Mail surveys are one of many quantitative research data collection methods that helps answer the “why” and “how” of human thoughts and behavior. It is an integral part of political & social science, social work, and education research.
Believe it or not, mail surveys are still among the most effective survey methods in the research industry, yielding higher response rates, more accurate data, and greater cost-effectiveness than online, email, phone, and in-app methods. According to April 2018 aggregate data by Pew Research and industry analysts, survey method response rates perform as follows:
High mail survey participation is attributed to several factors, including :
- Trust – Respondents typically trust letters addressed to them over online methods, which can be perceived as spam. They also tend to have greater trust in actually receiving their gift incentive, as there is much online gamesmanship involving gift incentives that come with strings attached.
- Deliverability – Physical addresses are more reliable than email addresses, which can change frequently with no forwarding address.
- Noticeability – Physical mail arrives in a less cluttered environment than email or online communities..
- Convenience – Respondents can fill out the survey in their own time, with the actual hard copy serving as a reminder to complete it.
Inaccuracies and respondent bias are the greatest barriers to achieving quality data. Of course, survey science aims to minimize these risks. Mail survey methodology is widely regarded as the gold standard in data accuracy – and this still holds true in the digital age. Phone surveys, once the darling of the industry, have been impacted by ‘sample selection’ bias due to the decline of landlines. Email and online surveys are typically affected by ‘social desirability’ bias, in which respondents give the answer that best aligns with their carefully-honed image. In-person survey research can have a similar effect, in which respondents do not answer as honestly as they would in a private setting. Of course, there are many factors to weigh in when choosing a survey method, including time, cost, and availability of respondent information, making each method or combination of methods worthy of consideration.
The cost of a medium-scale survey (i.e, 5,000 to 50,000 respondents) in 2018 is approximately $5,000.* Comparable phone and in-person surveys cost about 50% to 150% more, respectively. Email and online surveys are least expensive, starting at $20 to $500 per month, although custom programming can raise these numbers considerably. Factoring in data quality, however, survey mailing services are often the most cost-effective.

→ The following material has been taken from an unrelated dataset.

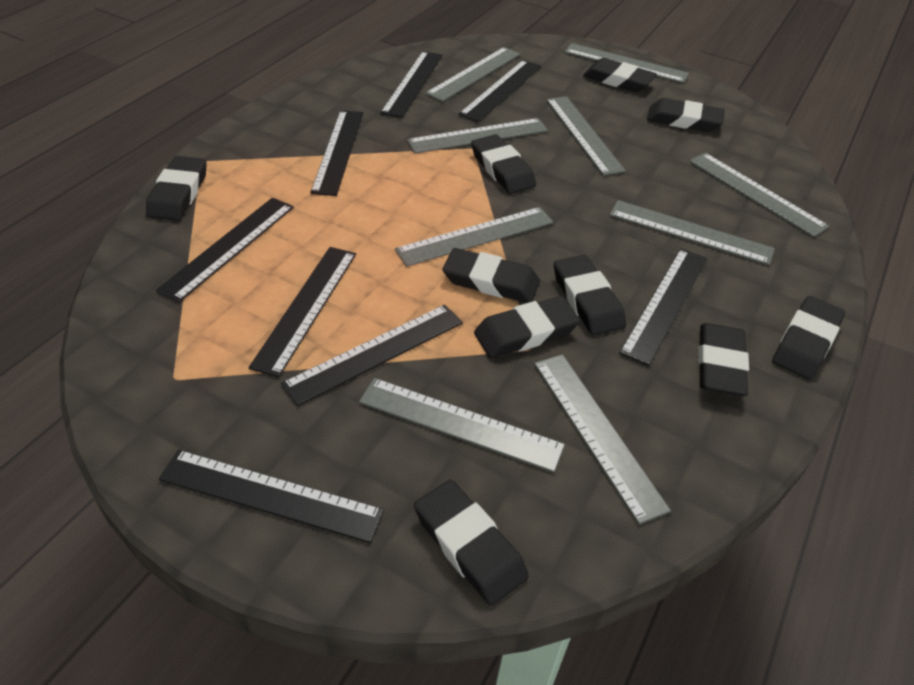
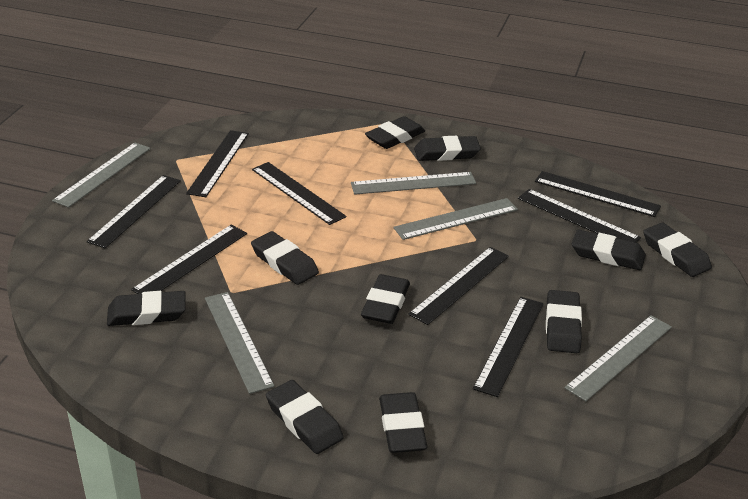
grey ruler: 9 -> 5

You should do a mail survey if:
- You want high-quality data.
- You have a complete list of names and addresses of the population to be surveyed or plan to purchase a sample.
- Your audience has an interest in the content of your survey.
- You’re not in a hurry to get results.
While digital surveys certainly have a bright future in the research industry, they have a long way to go before they can account for survey bias, data integrity, and cost-effectiveness. They may be most useful, at this point, as part of a multi-modal effort (i.e. a survey with both print and digital elements).